◆ GOAL OF THE EXERCISE: Copy the lines below word for word, leaving out the pictures.

- - - - - - -

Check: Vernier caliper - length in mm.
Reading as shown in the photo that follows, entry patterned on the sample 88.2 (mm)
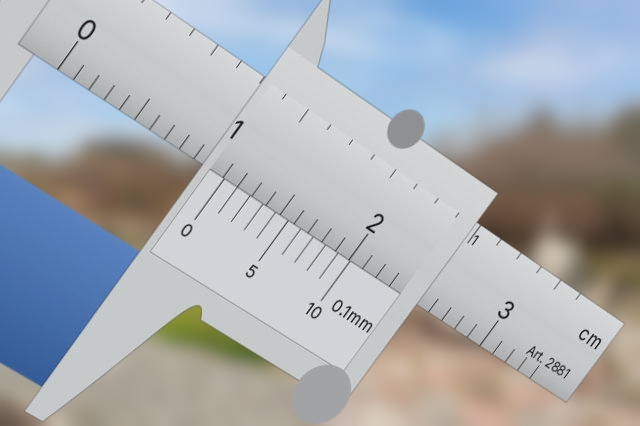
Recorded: 11.1 (mm)
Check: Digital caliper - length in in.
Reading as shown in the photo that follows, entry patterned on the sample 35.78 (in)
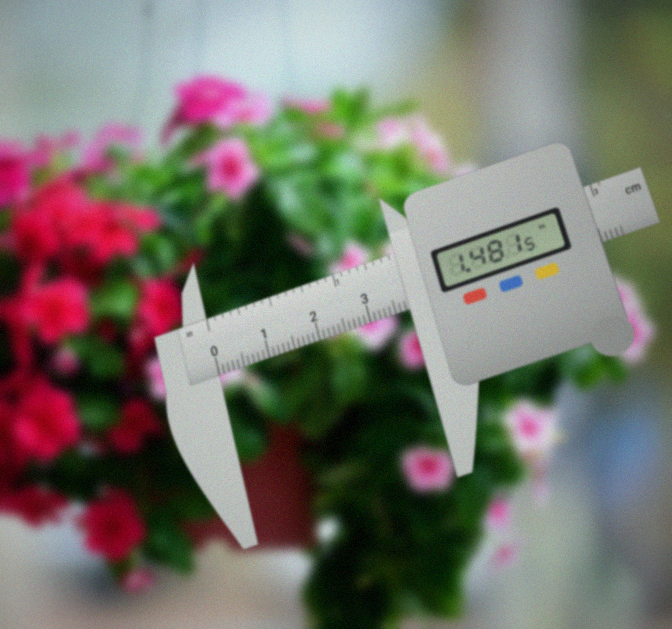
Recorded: 1.4815 (in)
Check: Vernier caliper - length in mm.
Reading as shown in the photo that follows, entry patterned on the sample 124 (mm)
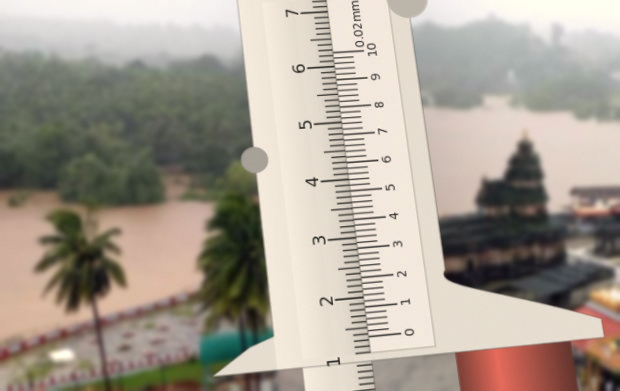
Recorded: 13.5 (mm)
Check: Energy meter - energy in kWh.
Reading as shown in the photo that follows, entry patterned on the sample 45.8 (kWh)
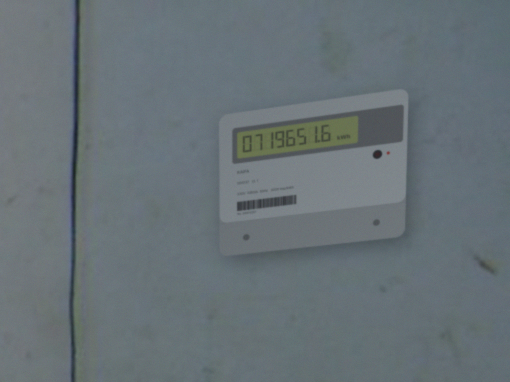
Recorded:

- - - - - - -

◆ EXERCISE SOLUTION:
Check: Vernier caliper - length in mm.
Reading as shown in the photo that follows, entry patterned on the sample 88.2 (mm)
Recorded: 11.1 (mm)
Check: Digital caliper - length in in.
Reading as shown in the photo that follows, entry patterned on the sample 35.78 (in)
Recorded: 1.4815 (in)
Check: Vernier caliper - length in mm.
Reading as shown in the photo that follows, entry patterned on the sample 124 (mm)
Recorded: 13.5 (mm)
Check: Energy meter - energy in kWh.
Reading as shown in the photo that follows, entry patterned on the sample 45.8 (kWh)
Recorded:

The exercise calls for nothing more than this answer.